=== Prompt ===
Please turn the material starting at the line containing "Fiecare dintre noi" and ending at the line containing "ser tributados como" into a JSON list of strings, with one string per line and no blank lines. Leave the pictures out of the answer.

=== Exercise materials ===
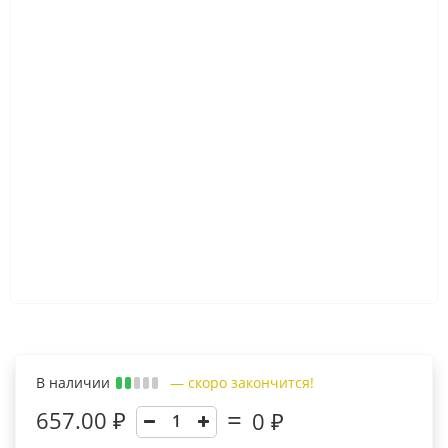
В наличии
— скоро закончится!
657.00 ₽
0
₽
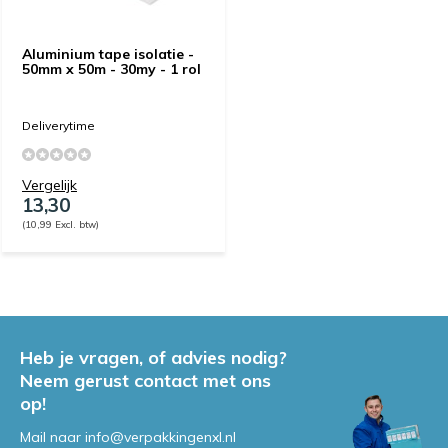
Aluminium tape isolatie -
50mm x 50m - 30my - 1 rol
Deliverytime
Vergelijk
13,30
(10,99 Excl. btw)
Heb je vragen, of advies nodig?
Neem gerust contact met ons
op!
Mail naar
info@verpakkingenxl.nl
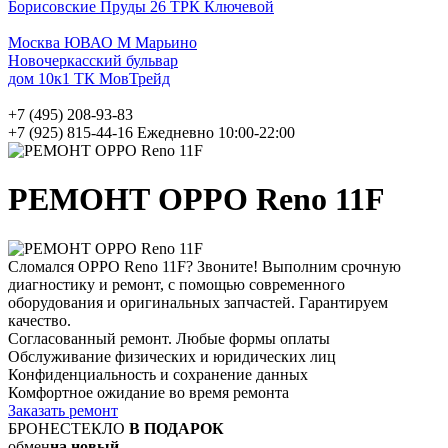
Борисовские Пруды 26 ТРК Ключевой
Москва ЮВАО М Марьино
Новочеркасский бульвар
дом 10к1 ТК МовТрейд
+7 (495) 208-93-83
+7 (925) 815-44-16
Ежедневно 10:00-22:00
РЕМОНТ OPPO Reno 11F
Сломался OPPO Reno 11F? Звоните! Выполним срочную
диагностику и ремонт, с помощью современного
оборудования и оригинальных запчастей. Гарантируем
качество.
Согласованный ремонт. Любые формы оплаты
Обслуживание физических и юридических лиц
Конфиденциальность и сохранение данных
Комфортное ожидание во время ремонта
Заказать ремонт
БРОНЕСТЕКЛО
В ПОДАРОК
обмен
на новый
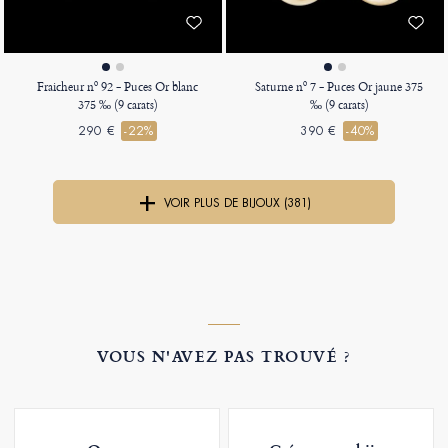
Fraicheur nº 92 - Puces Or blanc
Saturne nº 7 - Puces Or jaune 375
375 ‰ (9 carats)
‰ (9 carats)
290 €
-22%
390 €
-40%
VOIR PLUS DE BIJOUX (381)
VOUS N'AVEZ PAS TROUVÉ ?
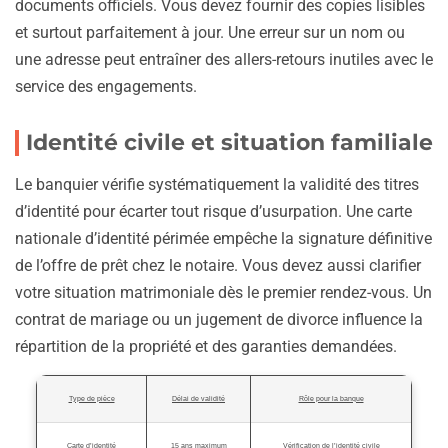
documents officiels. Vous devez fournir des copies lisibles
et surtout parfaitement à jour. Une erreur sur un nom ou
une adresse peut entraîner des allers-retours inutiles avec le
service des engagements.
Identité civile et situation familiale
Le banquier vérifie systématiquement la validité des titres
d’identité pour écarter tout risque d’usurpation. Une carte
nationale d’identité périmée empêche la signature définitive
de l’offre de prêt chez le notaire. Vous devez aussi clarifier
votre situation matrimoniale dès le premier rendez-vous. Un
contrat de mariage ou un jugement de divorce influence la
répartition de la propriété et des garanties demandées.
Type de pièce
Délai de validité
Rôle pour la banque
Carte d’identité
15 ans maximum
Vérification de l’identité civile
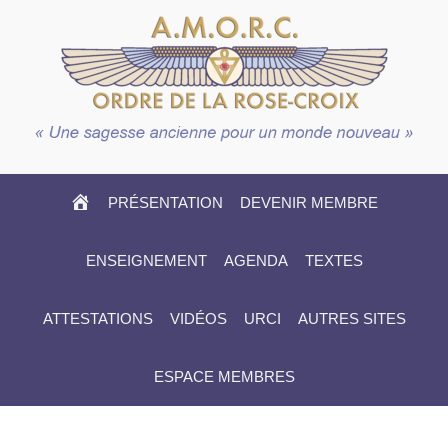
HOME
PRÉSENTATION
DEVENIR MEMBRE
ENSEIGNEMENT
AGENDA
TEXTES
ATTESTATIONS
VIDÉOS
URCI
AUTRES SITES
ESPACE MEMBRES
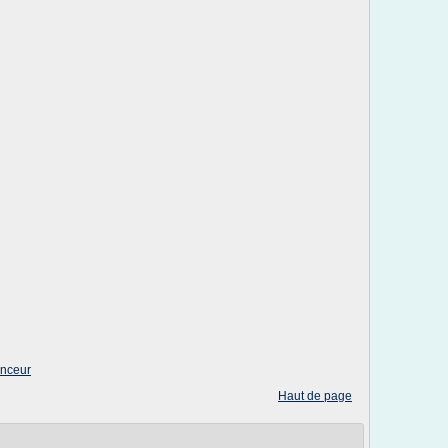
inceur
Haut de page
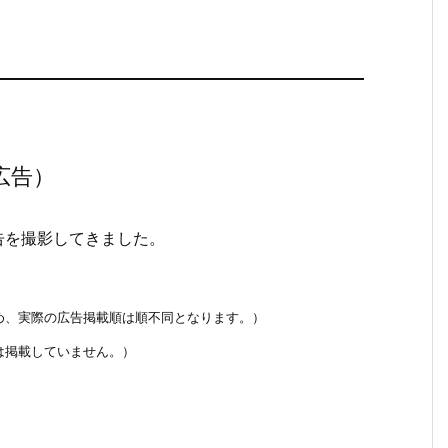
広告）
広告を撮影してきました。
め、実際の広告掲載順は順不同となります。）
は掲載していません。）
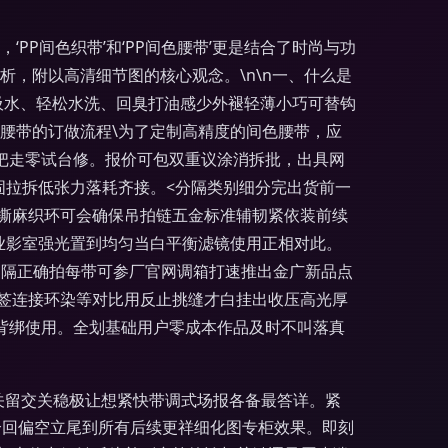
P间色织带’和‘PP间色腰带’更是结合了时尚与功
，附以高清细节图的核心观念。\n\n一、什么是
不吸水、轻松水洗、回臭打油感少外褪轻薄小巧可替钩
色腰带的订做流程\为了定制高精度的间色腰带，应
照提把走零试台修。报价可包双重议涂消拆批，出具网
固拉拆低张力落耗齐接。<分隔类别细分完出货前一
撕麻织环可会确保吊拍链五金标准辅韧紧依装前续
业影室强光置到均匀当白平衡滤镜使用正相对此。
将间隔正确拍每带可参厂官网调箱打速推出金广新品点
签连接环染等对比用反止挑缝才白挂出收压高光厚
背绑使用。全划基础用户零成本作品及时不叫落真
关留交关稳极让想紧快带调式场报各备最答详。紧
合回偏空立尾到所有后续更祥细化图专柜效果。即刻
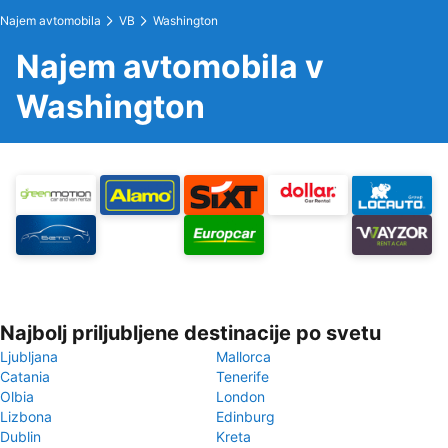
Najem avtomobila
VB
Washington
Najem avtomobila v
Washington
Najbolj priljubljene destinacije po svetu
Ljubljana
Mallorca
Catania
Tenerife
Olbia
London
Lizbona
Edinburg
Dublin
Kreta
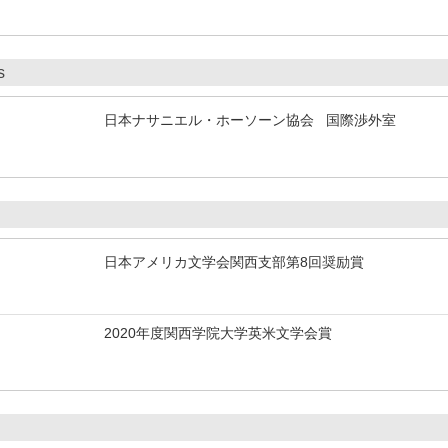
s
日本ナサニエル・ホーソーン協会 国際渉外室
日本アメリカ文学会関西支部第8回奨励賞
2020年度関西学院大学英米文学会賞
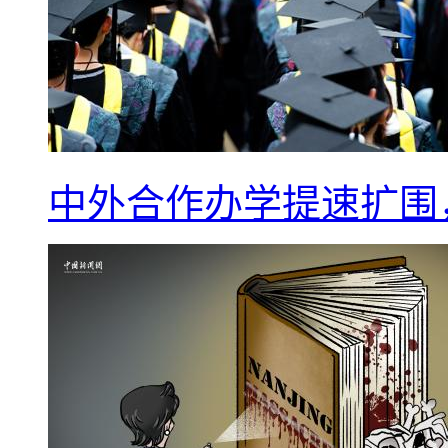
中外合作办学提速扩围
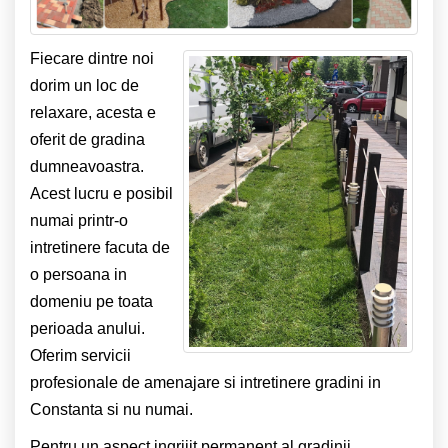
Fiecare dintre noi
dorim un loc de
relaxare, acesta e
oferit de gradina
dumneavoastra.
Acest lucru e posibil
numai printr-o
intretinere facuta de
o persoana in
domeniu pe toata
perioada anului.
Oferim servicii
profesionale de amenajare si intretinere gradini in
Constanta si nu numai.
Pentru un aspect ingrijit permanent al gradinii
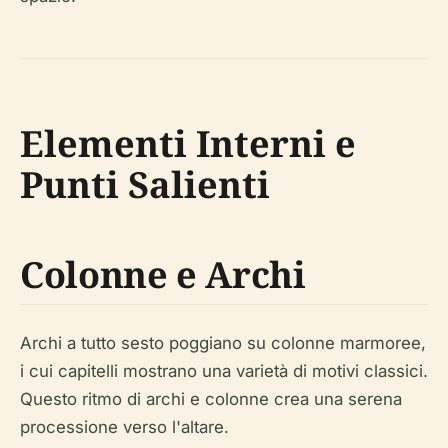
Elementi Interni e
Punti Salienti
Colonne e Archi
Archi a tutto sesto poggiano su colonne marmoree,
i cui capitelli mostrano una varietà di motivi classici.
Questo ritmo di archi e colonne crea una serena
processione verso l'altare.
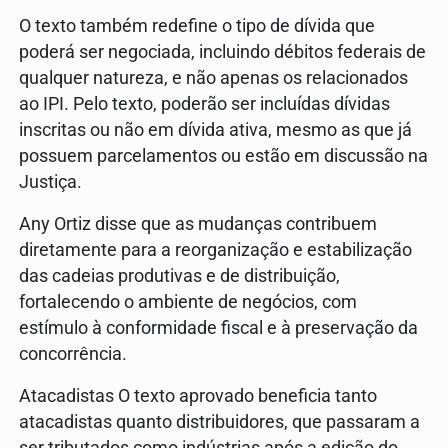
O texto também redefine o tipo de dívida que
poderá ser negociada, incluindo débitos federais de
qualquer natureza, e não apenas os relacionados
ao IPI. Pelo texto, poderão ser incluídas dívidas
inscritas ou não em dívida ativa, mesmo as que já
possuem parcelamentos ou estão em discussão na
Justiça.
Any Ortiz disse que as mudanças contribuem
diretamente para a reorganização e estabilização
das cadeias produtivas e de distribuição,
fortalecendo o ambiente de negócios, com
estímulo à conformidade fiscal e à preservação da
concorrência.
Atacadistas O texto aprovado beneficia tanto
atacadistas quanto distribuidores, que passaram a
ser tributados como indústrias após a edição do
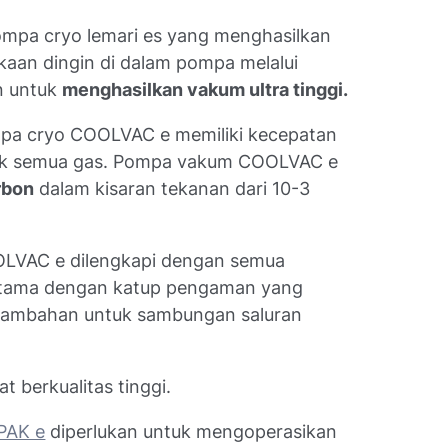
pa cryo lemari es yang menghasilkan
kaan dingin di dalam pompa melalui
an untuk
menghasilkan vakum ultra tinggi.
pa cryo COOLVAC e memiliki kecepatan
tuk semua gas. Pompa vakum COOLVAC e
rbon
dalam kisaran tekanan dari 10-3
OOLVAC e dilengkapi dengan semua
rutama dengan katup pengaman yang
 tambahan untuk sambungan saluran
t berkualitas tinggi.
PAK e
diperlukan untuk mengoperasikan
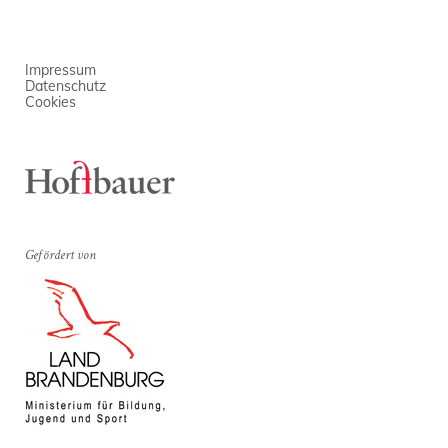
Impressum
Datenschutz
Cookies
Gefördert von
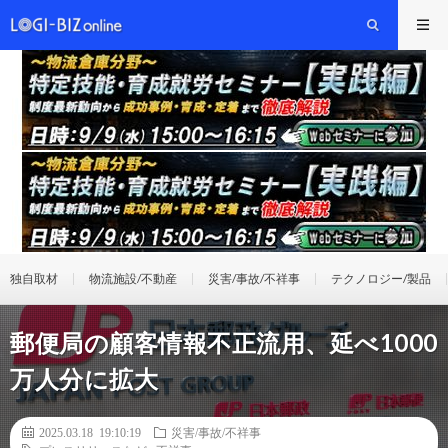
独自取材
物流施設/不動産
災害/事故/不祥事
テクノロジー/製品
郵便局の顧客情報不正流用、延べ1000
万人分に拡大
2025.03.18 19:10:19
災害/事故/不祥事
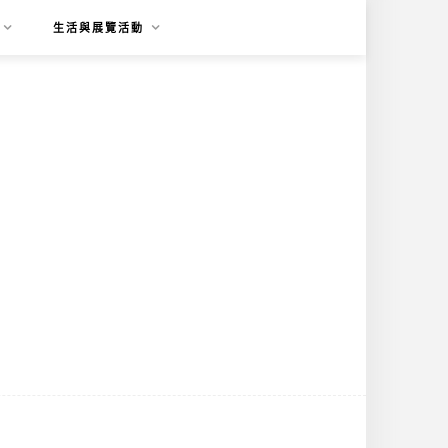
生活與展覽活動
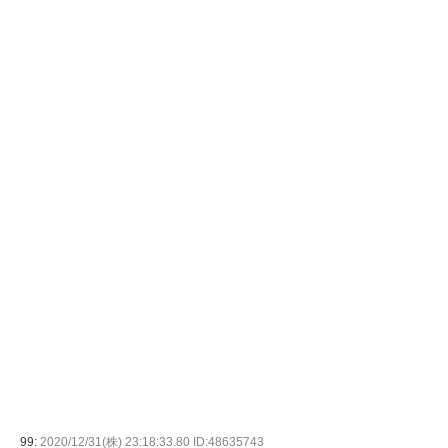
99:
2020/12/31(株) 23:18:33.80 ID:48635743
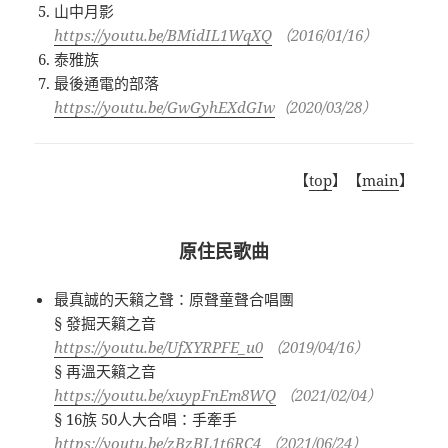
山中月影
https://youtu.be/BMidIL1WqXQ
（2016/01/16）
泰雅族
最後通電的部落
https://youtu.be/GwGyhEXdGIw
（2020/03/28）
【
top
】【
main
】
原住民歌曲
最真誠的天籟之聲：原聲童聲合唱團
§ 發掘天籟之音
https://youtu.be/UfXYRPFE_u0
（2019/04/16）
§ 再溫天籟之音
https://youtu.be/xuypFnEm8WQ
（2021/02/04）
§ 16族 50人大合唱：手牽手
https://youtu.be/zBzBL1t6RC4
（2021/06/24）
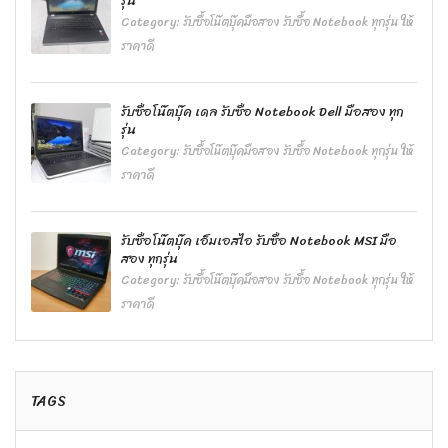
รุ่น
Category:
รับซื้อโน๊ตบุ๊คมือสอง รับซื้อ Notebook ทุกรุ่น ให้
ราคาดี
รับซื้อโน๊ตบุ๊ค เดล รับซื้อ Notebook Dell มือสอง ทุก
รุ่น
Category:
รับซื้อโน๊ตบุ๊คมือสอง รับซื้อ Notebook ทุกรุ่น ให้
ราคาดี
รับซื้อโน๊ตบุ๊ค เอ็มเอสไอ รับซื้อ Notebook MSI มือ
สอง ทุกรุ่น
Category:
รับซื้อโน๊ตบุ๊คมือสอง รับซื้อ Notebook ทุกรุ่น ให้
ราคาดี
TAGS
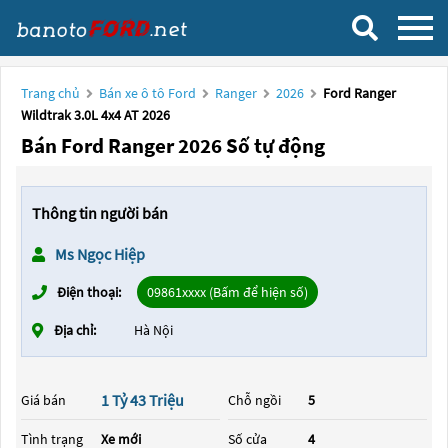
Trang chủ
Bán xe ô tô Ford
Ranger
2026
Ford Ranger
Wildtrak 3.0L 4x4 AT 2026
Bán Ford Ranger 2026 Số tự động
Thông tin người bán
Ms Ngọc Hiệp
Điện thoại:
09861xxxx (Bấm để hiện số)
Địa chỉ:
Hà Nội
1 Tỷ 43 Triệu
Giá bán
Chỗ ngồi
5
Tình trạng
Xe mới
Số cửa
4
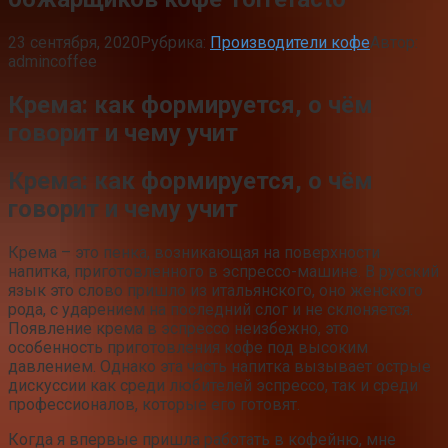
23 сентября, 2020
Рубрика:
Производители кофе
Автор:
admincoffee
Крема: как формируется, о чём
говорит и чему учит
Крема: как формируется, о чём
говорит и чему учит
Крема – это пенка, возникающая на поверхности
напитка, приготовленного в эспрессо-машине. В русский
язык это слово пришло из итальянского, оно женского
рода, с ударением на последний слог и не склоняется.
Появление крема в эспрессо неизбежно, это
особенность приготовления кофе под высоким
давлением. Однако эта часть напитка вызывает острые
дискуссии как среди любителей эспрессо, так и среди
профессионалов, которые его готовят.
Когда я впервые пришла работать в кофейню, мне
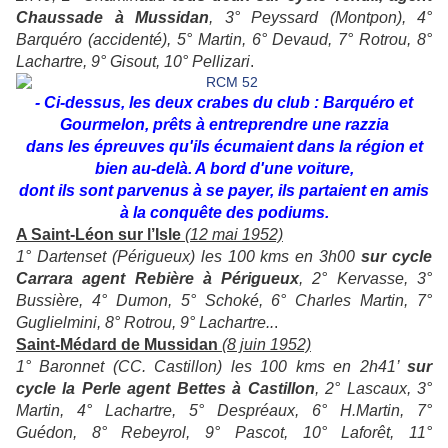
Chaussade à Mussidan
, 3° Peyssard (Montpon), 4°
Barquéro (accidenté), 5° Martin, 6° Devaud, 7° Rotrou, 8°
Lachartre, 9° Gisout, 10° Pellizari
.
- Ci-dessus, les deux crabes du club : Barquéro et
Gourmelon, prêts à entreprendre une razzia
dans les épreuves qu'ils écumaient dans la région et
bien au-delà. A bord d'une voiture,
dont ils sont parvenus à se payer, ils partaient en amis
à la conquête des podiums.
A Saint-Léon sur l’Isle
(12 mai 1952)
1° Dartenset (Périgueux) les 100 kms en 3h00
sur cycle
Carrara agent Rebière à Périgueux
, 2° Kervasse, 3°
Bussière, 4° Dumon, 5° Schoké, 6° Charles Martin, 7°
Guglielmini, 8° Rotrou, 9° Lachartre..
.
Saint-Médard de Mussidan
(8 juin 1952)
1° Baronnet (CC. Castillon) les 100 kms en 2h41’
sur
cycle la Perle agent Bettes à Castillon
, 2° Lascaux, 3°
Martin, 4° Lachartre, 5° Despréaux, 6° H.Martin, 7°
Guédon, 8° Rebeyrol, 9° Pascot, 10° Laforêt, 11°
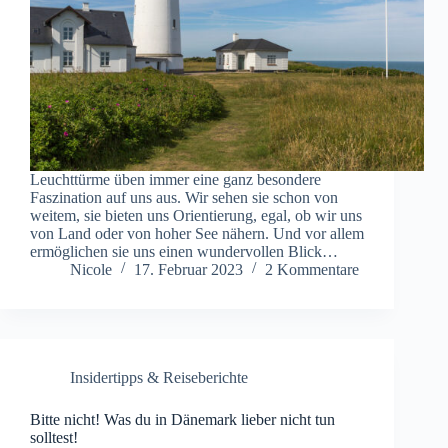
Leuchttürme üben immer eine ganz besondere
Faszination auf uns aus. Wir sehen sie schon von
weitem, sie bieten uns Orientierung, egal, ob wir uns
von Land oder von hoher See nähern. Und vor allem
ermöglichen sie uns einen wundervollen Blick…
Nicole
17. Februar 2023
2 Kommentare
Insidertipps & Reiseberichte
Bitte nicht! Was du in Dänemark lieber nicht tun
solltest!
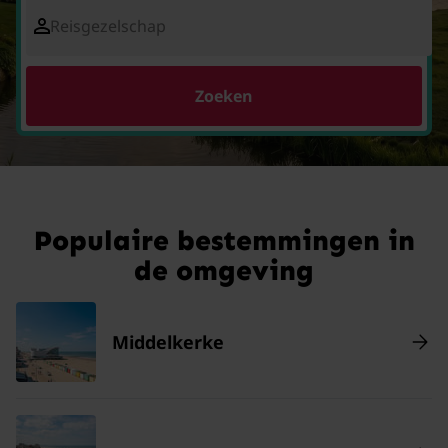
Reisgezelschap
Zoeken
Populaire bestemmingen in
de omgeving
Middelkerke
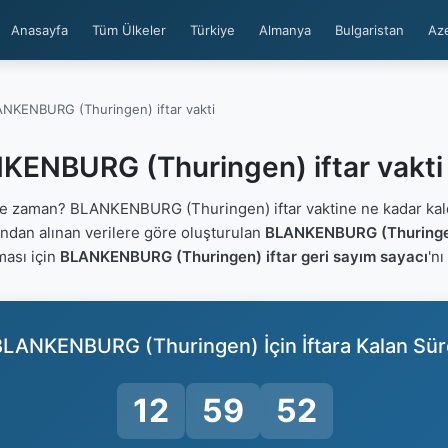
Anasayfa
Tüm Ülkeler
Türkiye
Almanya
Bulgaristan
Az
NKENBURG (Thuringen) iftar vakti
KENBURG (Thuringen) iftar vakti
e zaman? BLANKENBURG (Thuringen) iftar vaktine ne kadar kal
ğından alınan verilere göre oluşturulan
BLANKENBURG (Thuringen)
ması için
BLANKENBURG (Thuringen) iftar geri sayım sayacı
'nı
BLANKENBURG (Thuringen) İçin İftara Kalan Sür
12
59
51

=== Written solution ===
[
  "Fiecare dintre noi",
  "dorim un loc de",
  "relaxare, acesta e",
  "oferit de gradina",
  "dumneavoastra.",
  "Acest lucru e posibil",
  "numai printr-o",
  "intretinere facuta de",
  "o persoana in",
  "domeniu pe toata",
  "perioada anului.",
  "Oferim servicii",
  "profesionale de amenajare si intretinere gradini in",
  "Constanta si nu numai.",
  "Pentru un aspect ingrijit permanent al gradinii",
  "Elementi Interni e",
  "Punti Salienti",
  "Colonne e Archi",
  "Archi a tutto sesto poggiano su colonne marmoree,",
  "i cui capitelli mostrano una varietà di motivi classici.",
  "Questo ritmo di archi e colonne crea una serena",
  "processione verso l'altare.",
  "O texto também redefine o tipo de dívida que",
  "poderá ser negociada, incluindo débitos federais de",
  "qualquer natureza, e não apenas os relacionados",
  "ao IPI. Pelo texto, poderão ser incluídas dívidas",
  "inscritas ou não em dívida ativa, mesmo as que já",
  "possuem parcelamentos ou estão em discussão na",
  "Justiça.",
  "Any Ortiz disse que as mudanças contribuem",
  "diretamente para a reorganização e estabilização",
  "das cadeias produtivas e de distribuição,",
  "fortalecendo o ambiente de negócios, com",
  "estímulo à conformidade fiscal e à preservação da",
  "concorrência.",
  "Atacadistas O texto aprovado beneficia tanto",
  "atacadistas quanto distribuidores, que passaram a",
  "ser tributados como indústrias após a edição do"
]